Break-ups and alliances are not new for Janata Dal (United) chief and Bihar chief minister Nitish Kumar, who has once again ended alliance with the Bharatiya Janata Party after the Bihar opposition — Congress, RJD and Left — declared open support for him.
A look at Kumar’s allies over the years and his blow hot, blow cold equation with the BJP:
1989: In the initial years in Janata Dal, Kumar backed Lalu Prasad as leader of the opposition in Bihar Assembly in 1989.
1994: Kumar fell out with Prasad, floated the Samata Party with George Fernandes.

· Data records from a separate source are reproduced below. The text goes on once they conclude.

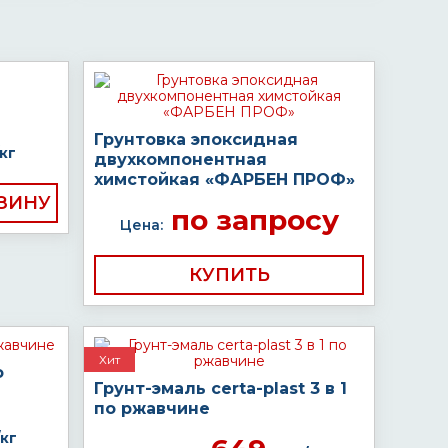
Грунтовка эпоксидная
кг
двухкомпонентная
химстойкая «ФАРБЕН ПРОФ»
по запросу
Цена:
КУПИТЬ
Хит
о
Грунт-эмаль certa-plast 3 в 1
по ржавчине
кг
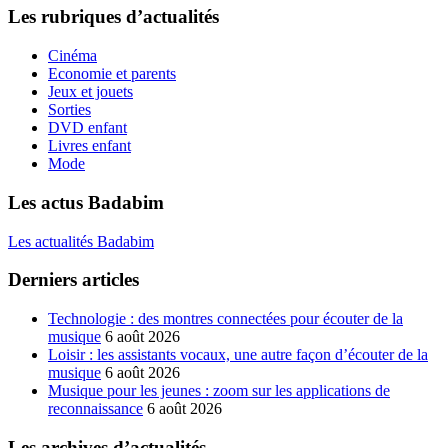
Les rubriques d’actualités
Cinéma
Economie et parents
Jeux et jouets
Sorties
DVD enfant
Livres enfant
Mode
Les actus Badabim
Les actualités Badabim
Derniers articles
Technologie : des montres connectées pour écouter de la
musique
6 août 2026
Loisir : les assistants vocaux, une autre façon d’écouter de la
musique
6 août 2026
Musique pour les jeunes : zoom sur les applications de
reconnaissance
6 août 2026
Les archives d’actualités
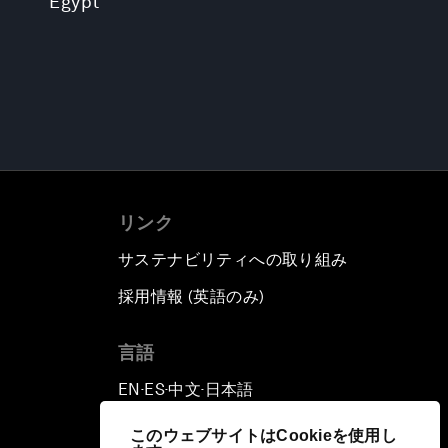
Egypt
リンク
サステナビリティへの取り組み
採用情報 (英語のみ)
て
言語
EN
ES
中文
日本語
▪
▪
▪
このウェブサイトはCookieを使用し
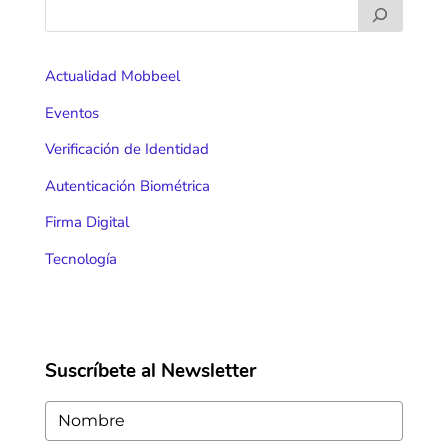
Actualidad Mobbeel
Eventos
Verificación de Identidad
Autenticación Biométrica
Firma Digital
Tecnología
Suscríbete al Newsletter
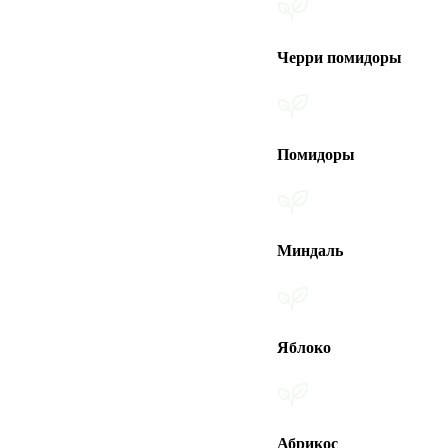
Черри помидоры
Помидоры
Миндаль
Яблоко
Абрикос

1996: Kumar joined hands with the BJP and was a minister in the Atal Bihari Vajpayee cabinet. Then Janata Dal president Sharad Yadav and Lalu Prasad had a spat and the latter broke away and formed the RJD
2000: Kumar was first elected to office, however, he resigned days after he took oath. NDA and allies had 151 seats, Prasad’s RJD had 159, both falling short of the required 163 seats.

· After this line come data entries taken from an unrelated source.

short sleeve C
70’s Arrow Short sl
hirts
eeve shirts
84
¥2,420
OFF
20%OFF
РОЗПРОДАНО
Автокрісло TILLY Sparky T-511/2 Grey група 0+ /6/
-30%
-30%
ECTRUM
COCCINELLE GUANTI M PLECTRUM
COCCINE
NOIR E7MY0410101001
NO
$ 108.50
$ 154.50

2003: The Samata Party merged with Sharad Yadav’s Janata Dal, while continuing its alliance with the BJP. The Janata Dal (United) was formed, with Kumar at the helm.
2005: Kumar’s JD(U), in alliance with the BJP, came back to power as an NDA member, ending the “Lalu era”.
2010: Kumar’s party swept back to power along with ally, the BJP, and he again became the CM.
2013: He snapped his party’s 17-year-old ties with the BJP in 2013, when Narendra Modi was anointed the BJP’s campaign committee chief for the 2014 Lok Sabha polls. After parting ways with the BJP, he won a trust vote with support from the Congress, but stepped down in 2014, owning moral responsibility for the JD(U)’s tally of two in the Lok Sabha elections.
In less than a year, Kumar was back as the chief minister, pushing out his rebel protégé Jitan Ram Manjhi with support from the RJD and the Congress.
2017: The Grand Alliance of the JD(U), Congress and RJD won the 2017 assembly polls, but collapsed in just two years, as Kumar insisted that Lalu’s son and deputy chief minister Tejashwi Yadav, whose name had cropped up in a money laundering case when RJD supremo was the railway minister, “come clear" on the issue.
He broke the alliance, resigned as the chief minister as the RJD refused to budge, only to be back in the office in less than 24 hours with the BJP’s support.
2022: He joined hands with the RJD again, breaking ties with the BJP.